● **TO DO**:
Rewrite the data below with "difference" replaced by "gap" and everything else unchanged. Omit the pictures from your answer.

*** EXCERPTED DATA Section Begins ***

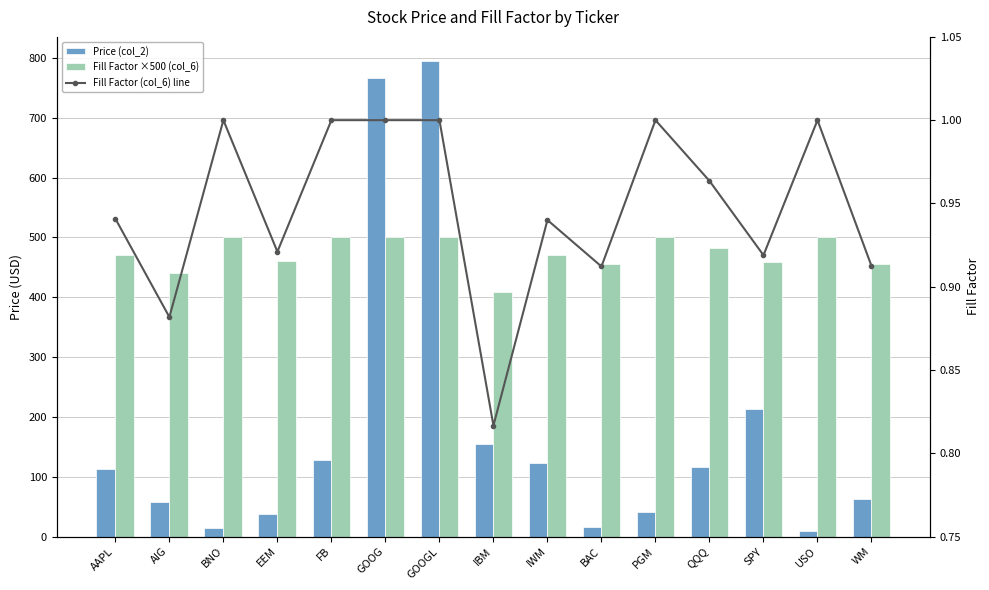

What is the difference between the maximum and minimum values in the Price (col_2) series?

785.4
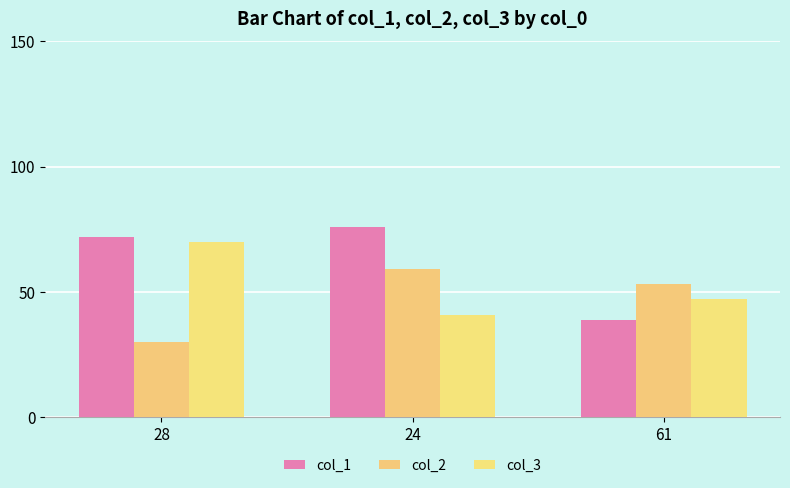

At how many categories does at least one series exceed 39?

3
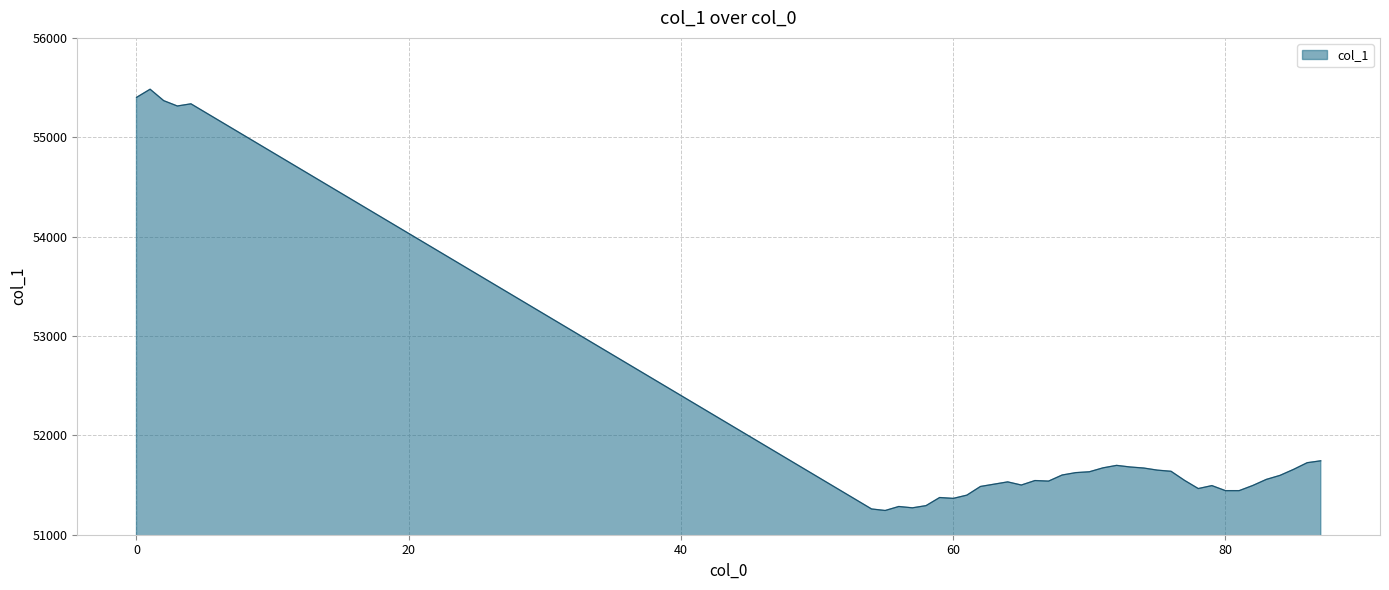

What is the difference between the maximum and minimum values?

4239.7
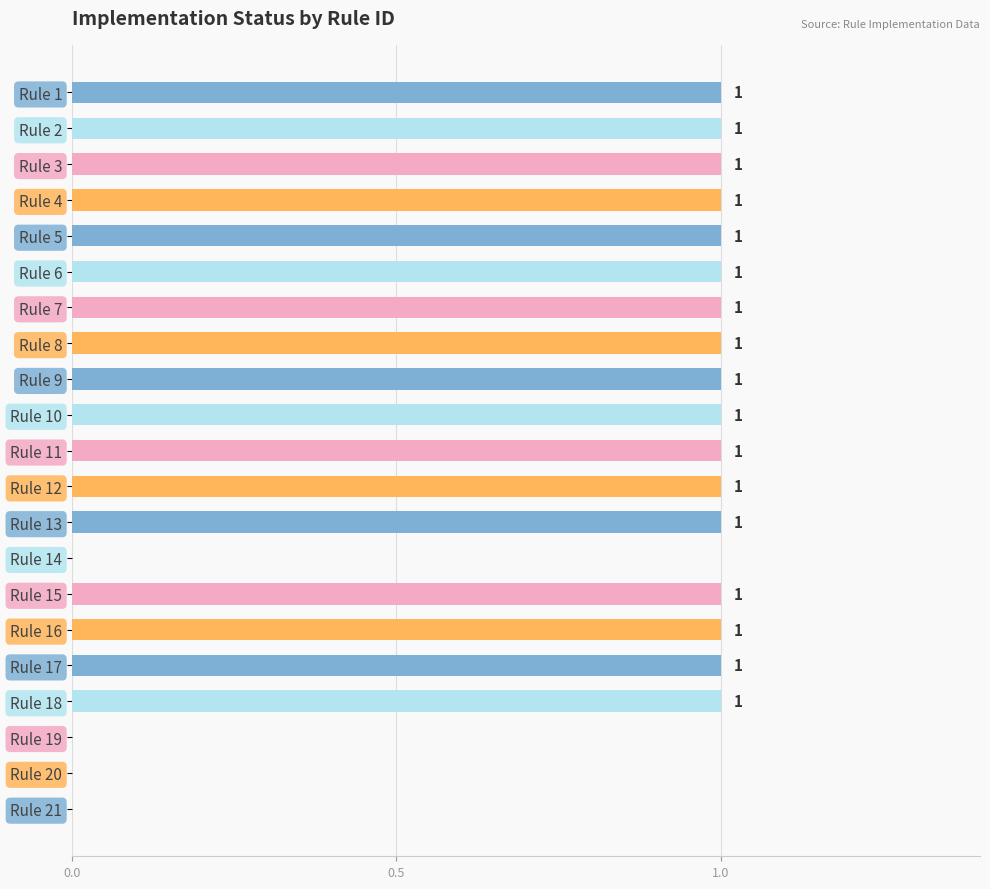

Approximately how many times larger is the value at Rule 17 compared to Rule 13?

1.0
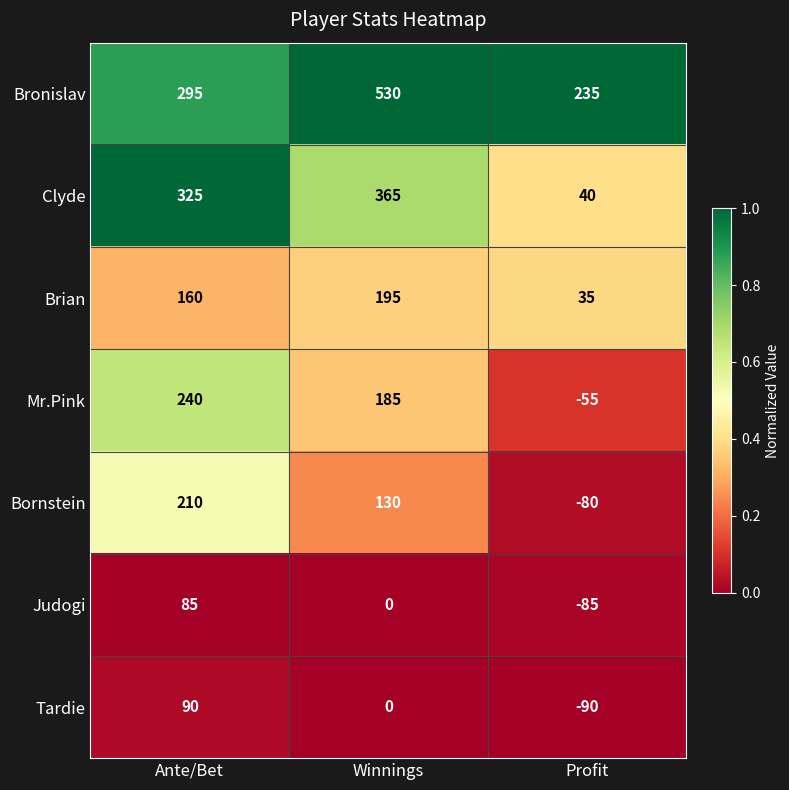

Which series has the largest range (max minus min)?

Clyde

*** EXCERPTED DATA Section Ends ***

● **ANSWER BELOW**:
What is the gap between the maximum and minimum values in the Price (col_2) series?

785.4

At how many categories does at least one series exceed 39?

3

What is the gap between the maximum and minimum values?

4239.7

Approximately how many times larger is the value at Rule 17 compared to Rule 13?

1.0

Which series has the largest range (max minus min)?

Clyde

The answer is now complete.